- What to work on:
Consider the listing below. Extract exactly the lines from the line containing "(Continued)" to the line containing "Jesse Lundquist, Lead Meteorologist", both included.

- Dataset entries:
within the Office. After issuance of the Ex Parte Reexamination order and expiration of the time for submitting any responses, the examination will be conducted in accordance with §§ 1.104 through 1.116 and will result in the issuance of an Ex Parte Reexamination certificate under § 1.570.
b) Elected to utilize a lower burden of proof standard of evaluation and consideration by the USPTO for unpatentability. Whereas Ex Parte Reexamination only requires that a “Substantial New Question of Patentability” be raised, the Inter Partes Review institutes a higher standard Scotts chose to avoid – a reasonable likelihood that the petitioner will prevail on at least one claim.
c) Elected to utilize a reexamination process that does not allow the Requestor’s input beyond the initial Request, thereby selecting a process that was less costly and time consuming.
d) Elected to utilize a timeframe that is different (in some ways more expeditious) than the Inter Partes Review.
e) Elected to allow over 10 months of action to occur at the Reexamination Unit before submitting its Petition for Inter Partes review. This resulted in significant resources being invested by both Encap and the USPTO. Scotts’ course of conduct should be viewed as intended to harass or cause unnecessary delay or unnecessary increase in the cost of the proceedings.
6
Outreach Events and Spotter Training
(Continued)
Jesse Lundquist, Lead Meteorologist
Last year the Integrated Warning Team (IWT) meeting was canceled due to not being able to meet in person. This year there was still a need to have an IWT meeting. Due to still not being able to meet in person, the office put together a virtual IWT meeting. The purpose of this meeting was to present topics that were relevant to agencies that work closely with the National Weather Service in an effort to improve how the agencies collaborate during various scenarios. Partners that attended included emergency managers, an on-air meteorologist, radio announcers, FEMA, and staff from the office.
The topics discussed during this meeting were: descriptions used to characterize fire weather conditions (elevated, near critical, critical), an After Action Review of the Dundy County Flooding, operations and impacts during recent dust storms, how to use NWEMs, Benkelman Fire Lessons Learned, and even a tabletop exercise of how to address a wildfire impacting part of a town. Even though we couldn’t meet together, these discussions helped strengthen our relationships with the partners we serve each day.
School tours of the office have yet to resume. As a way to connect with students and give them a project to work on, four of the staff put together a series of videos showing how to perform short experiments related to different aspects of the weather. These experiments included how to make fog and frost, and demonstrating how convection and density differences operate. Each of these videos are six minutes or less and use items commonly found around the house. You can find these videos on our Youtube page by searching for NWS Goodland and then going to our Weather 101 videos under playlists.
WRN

- Your solution:
(Continued)
Jesse Lundquist, Lead Meteorologist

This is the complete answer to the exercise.